Monday, July 6, 2015

Being cooperative is not evidence of confirmation bias

A few days ago, the New York Times posted a piece which argued that confirmation bias is a common failure of human thinking. Confirmation bias is the idea that one tends to interpret new facts in terms of one's existing preconceptions.

The author of the study, David Leonhardt, discusses confirmation bias by way of a mathematical example where the reader is asked to guess the rule determining the sequence "2, 4, 8" by testing additional examples. Thus, one can type in sequences like "4, 8, 16" or "10, 95, 387" and see if they follow the same rule as the sequence "2, 4, 8." If one enters a sequence like "4, 8, 16" into the boxes in Leonhardt's article, one receives a confirmation that it also follows the same rule as that which produced "2, 4, 8."

So, just what is this rule? Leonhardt states:

"...most people start off with the incorrect assumption that if we’re asking them to solve a problem, it must be a somewhat tricky problem. They come up with a theory for what the answer is, like: Each number is double the previous number."

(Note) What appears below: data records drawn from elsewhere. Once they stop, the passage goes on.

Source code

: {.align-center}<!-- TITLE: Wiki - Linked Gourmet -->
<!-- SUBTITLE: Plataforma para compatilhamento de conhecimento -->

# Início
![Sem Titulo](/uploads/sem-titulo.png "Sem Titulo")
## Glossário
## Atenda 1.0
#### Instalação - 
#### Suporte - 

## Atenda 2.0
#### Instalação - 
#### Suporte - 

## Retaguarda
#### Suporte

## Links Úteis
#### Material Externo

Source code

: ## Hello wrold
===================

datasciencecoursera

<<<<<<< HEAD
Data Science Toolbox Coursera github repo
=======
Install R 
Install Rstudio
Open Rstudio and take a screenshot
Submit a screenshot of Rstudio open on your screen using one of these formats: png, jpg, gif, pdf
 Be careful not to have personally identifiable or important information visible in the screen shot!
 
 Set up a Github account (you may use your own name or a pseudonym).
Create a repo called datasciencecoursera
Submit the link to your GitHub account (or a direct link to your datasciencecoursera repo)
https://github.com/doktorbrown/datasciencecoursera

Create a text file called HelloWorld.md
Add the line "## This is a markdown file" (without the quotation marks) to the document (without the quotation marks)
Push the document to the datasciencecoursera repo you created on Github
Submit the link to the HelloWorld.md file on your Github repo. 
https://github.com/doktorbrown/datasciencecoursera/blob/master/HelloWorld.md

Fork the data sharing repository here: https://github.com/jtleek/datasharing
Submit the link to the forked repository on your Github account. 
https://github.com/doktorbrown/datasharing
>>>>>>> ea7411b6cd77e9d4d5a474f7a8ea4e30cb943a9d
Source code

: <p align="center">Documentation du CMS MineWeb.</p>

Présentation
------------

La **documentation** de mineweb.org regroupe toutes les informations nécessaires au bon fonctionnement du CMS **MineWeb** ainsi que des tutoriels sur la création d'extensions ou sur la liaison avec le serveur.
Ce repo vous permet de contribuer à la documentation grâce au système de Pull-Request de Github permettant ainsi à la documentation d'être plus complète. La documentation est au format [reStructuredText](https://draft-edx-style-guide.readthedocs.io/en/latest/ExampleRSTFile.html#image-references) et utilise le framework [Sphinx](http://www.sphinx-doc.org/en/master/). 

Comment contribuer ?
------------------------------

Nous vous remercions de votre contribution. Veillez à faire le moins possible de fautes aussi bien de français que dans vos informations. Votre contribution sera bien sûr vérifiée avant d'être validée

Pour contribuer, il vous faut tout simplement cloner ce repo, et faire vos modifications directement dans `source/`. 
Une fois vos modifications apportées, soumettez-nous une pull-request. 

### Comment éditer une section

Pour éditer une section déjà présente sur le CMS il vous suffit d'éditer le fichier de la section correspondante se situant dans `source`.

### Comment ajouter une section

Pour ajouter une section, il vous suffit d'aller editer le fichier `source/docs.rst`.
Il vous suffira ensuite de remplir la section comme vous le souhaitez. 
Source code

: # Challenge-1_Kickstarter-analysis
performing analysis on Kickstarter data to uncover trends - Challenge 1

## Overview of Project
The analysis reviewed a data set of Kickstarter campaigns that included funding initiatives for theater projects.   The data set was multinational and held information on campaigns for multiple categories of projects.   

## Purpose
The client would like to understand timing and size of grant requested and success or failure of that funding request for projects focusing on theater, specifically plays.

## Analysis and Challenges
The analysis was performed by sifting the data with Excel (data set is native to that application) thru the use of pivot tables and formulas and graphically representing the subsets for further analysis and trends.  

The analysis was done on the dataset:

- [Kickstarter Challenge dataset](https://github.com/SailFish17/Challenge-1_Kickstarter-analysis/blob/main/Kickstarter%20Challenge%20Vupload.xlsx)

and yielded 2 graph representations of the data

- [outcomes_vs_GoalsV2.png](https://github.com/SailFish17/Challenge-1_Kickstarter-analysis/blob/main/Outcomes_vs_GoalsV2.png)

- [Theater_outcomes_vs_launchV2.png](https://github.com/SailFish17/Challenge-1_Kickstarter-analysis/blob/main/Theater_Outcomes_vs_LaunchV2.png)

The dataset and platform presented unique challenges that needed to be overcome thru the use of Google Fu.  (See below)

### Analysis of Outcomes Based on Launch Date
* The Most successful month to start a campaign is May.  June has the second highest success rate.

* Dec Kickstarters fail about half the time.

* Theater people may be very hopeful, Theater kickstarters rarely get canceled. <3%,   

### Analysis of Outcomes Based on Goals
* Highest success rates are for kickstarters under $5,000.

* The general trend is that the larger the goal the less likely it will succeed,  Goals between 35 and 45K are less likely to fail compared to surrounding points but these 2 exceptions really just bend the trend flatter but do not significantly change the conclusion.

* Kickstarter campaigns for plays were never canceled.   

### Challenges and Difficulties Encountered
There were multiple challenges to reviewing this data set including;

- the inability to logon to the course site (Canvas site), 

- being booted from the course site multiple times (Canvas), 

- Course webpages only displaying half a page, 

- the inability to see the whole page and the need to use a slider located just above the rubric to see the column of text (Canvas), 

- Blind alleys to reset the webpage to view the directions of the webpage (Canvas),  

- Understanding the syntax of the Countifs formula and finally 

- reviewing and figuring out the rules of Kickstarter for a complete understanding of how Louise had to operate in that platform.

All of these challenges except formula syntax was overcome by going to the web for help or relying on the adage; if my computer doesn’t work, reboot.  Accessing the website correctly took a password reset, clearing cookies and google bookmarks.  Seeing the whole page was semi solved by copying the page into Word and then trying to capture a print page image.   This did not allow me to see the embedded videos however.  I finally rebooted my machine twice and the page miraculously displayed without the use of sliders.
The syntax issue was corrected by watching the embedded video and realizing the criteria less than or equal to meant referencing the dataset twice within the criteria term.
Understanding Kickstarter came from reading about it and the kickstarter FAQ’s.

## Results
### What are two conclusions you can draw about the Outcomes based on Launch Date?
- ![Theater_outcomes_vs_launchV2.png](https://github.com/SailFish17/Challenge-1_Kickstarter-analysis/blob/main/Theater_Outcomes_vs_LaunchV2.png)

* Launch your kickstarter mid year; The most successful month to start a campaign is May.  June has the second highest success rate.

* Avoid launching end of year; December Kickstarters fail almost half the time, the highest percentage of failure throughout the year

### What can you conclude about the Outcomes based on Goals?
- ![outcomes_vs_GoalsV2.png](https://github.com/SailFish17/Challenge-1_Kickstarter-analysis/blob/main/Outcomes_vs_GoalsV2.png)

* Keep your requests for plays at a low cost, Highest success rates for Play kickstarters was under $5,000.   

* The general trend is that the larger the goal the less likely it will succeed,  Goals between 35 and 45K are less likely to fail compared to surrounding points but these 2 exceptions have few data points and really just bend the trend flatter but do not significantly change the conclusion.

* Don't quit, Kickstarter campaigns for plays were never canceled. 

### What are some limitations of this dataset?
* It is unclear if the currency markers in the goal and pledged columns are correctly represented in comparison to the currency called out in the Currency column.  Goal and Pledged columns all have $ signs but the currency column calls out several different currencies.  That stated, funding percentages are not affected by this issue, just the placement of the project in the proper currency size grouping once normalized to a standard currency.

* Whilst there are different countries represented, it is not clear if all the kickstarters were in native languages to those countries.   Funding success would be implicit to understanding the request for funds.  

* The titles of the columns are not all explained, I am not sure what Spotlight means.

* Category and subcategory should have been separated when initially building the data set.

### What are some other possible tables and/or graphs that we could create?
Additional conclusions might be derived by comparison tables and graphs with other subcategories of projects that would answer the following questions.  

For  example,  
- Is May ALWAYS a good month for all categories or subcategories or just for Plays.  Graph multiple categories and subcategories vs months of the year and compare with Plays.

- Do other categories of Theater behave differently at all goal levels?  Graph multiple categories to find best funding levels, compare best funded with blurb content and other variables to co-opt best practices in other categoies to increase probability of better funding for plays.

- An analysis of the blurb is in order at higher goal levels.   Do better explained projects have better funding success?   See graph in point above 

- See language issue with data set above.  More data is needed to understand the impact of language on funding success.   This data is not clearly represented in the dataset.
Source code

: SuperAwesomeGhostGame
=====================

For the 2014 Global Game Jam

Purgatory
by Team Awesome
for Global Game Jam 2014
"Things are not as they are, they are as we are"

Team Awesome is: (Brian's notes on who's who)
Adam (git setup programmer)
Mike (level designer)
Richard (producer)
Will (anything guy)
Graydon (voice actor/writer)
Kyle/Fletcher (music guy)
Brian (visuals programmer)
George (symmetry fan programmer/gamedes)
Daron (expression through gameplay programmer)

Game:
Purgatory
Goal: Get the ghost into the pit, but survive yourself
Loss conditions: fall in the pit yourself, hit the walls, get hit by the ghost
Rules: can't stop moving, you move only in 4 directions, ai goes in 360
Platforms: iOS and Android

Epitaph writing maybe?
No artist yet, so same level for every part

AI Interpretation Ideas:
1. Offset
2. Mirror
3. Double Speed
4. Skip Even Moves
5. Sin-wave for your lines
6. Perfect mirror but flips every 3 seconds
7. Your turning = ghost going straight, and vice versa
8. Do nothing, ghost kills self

The true rule, Leonhardt explains, is not that each number is double the previous number, but rather that each subsequent value is greater than the preceding value. That people assume the former rule is taken as evidence for confirmation bias. As stated, "Not only are people more likely to believe information that fits their pre-existing beliefs, but they’re also more likely to go looking for such information."

However, it strikes me that there are other, rather sensible reasons that people will assume the former rule that Leonhardt does not consider. One is found among the the well-known maxims of conversation, created by the famous philosopher of language, Paul Grice. These maxims, well-known to any introductory linguistics student, state that conversation is guided by constraints of quantity, quality, relation, and manner. As a default, we assume that speakers will give only enough information, be truthful with it, be relevant to the topic, and be clear, respectively. When speakers deviate from these expectations, we are annoyed with the conversation. In such cases, we might state "He was long-winded." or "He kept going off on tangents." Our ability to follow these maxims demonstrates our cooperation within a conversation. Hence, they fall under what Grice terms the cooperative principle.

Grice's maxim of quantity states that one should not make his/her contribution more informative than required. Thus, when someone asks for directions to a particular room in a building, one does not expect the speaker to provide instructions on how to open a door nor the history of certain rooms that the listener will likely pass. If additional details are provided, our interpretation is that they must somehow be relevant (incidentally, another maxim). So, just what might Grice have to do with Leonhardt's example here?

Consider the initial example that he provides: 2, 4, 8. The reader's expectation from this example is that it is as informative as necessary. If the author chose a sequence where each subsequent value is double the previous value, then this must be relevant to the question. After all, the expectation is that the author has provided this information and it must be important. When we hear that the rule is, "Haha!", not what we assumed, our reaction is one of surprise. Why provide this particular example if any random sequence, like 1, 5/3, 9, would have sufficed?

Providing too much information in this way would seem to be a case of conversational deception. The listeners/readers are led astray believing that the author was following the maxim of quantity and relevance when, in fact, the example was intended to be overly informative. So, are 78% of those who participate in this particular task guilty of confirmation bias? Perhaps some are, but Leonhardt would be wise to consider that most people are guided not by the expectation that the problem is tricky, but rather by the expectation that the author's example does not provide too much information. An entirely different outcome would be produced if the example were as simple as "1, 2, 3."

*Incidentally, the rule "Each number is double the previous number." is just a more specific case of the rule "Each number is greater than the previous number." The first entails the second.